Even though the building had gone through alterations and had been adjusted to the needs of the Army, there was no Army in Argos for long periods of time. The are many publications in local newspapers, through which dissatisfaction is expressed to governments together with the aspect that: “our Officers do not want to transfer to Argos because they do not want to lose the sweets of Giannakis patisserie, the beer and the selected cuisine of Hebe and the other pleasures of the Capital”. Indeed, around 1850 the Amy leaves Argos for many years and only in 1889 a unity of the cavalry comes from time to time, fro a short stay of about one year (1889-1890 and 1891-1892).
The following year (1893-94) the barracks are changed to a school, because the roof of the Kapodistrian School had collapsed. In May 1899 in the precincts of the barracks the opening of the First Agricultural – cattle breeding exhibition took place. King George was present and the exhibition was an event of Pan-Hellenic effect and great importance. During the period 1905-1912, the barracks of Kapodistrias lodged a unit of the infantry and later on Turkish pows of the Balkan War. In 1915 the cavalry inhabited the barracks again until about 1920 and later on emigrants from Asia Minor were hospitalized there. During the five years 1927-1932 the barracks were used by the School of Mounted Gendarmerie. During the following years (1932-1936) the Army repairs the barracks and it was then that the wooden floors of the ground floor were replaced by cement.
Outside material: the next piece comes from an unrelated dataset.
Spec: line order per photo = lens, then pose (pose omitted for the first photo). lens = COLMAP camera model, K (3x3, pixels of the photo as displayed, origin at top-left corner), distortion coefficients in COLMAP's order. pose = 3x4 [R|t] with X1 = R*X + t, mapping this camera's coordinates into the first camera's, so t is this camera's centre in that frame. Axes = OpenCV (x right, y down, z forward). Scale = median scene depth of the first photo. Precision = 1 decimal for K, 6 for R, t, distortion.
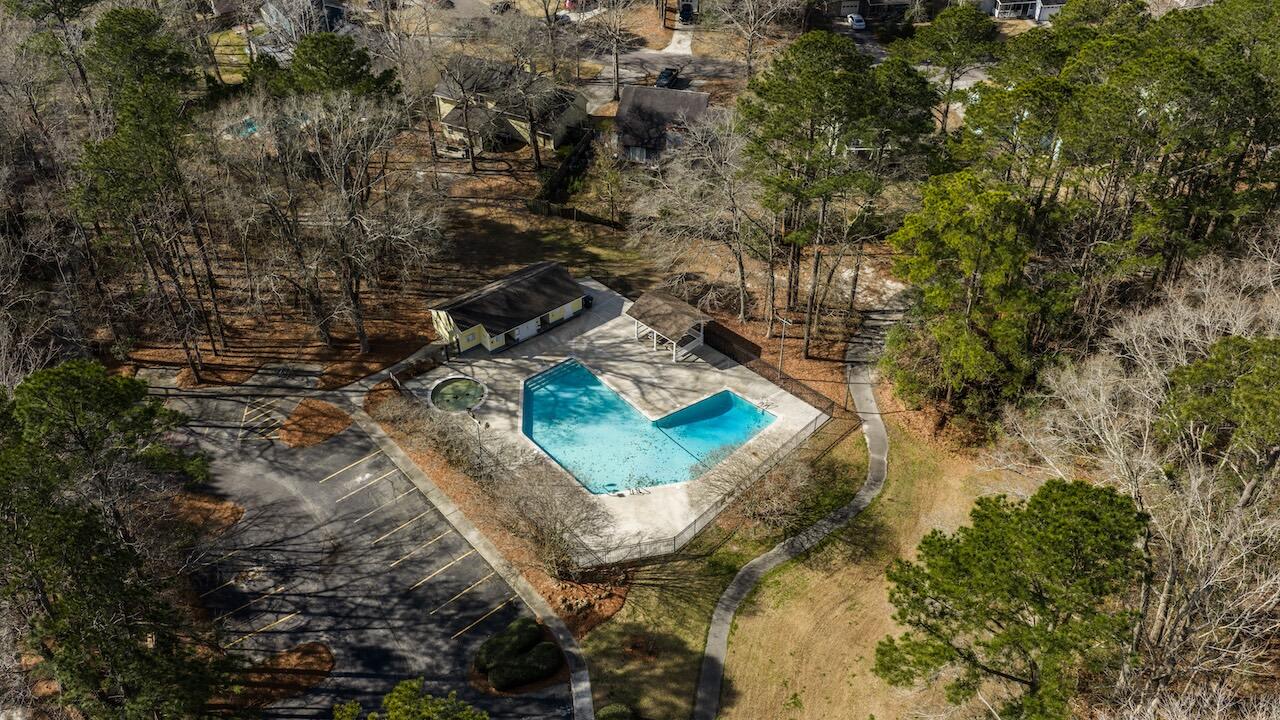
lens RADIAL K [[987.9, 0, 640.0], [0, 987.9, 360.0], [0, 0, 1]] dist [0.008628, -0.002378]
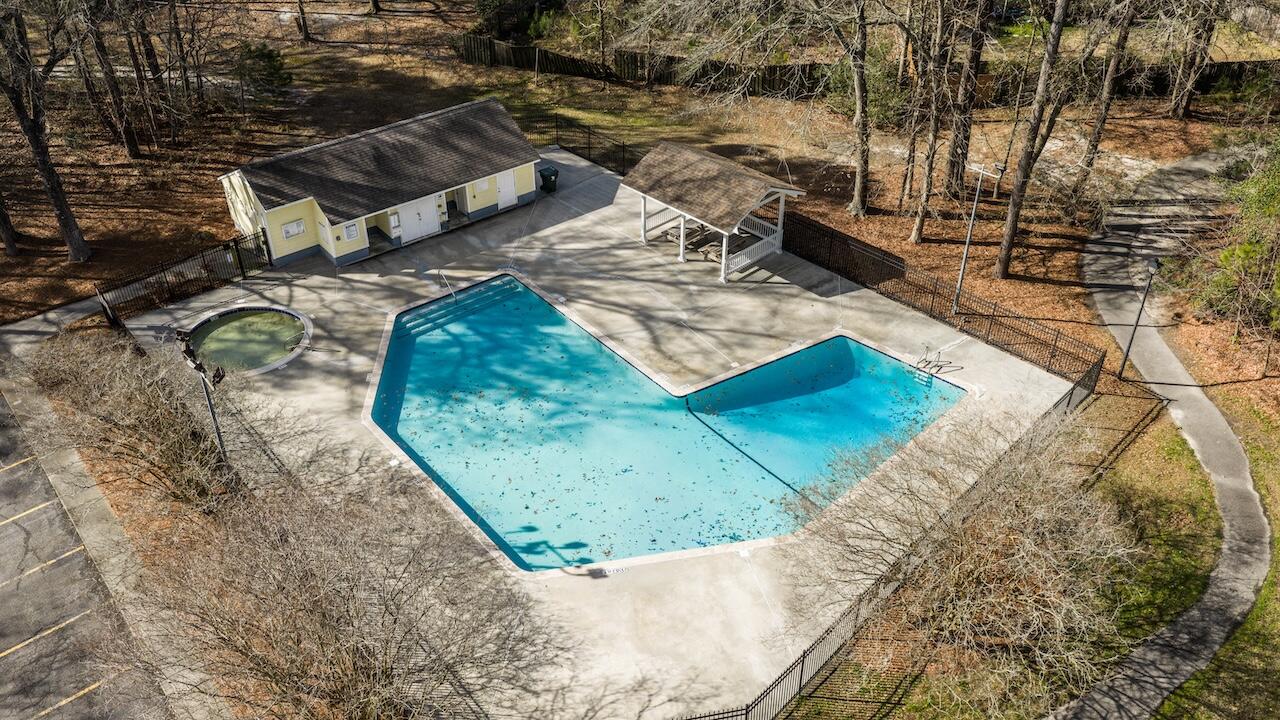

Since then, the northern wing was unfortunately demolished, after a report by an Engineers Officer and this is why the Army rent Gordon’s house.
In the same year the sixth battalion of the Cannonry, this took part in the Greek-Italian War, together with many Argeians. During the German bondage the Barracks turned to an antre of interrogations and tortures and many years later during the years 1955-1968 it was the last time when this buildings lodged Army.
In 1971 the Municipality of Argos bought it from the National Defense Treasury for a very low price and very shortly the idea of demolition came up. This subject occupied the Municipality, Ministries, several institutions and the people of Argos until 1978 due to adherence of mainly the Municipality to demolish the monument. The most crucial moment was the 5th of March 1977, when the City Council decides for the demolition (decision 48/1977). The barracks were recognized as a landmark after many publications for the rescue of the monument, the dynamic interference of the inland revenue of antiquities of Nauplion, as well as of the Cultural Association of Argos, which was ready to be founded then and the visit of the Minister of Culture G. Plytas. The demolition thriller does not stop hear. The Municipality referred to the State Council hoping that the monument would be de-characterized. But the State Council considered the decision of the Ministry of Culture “lawful and adequate” and rejected the Municipality’s reference (7-11-1979).
It now accommodates the Byzantine Museum of Argos, local corporations and also serves as an exhibition space.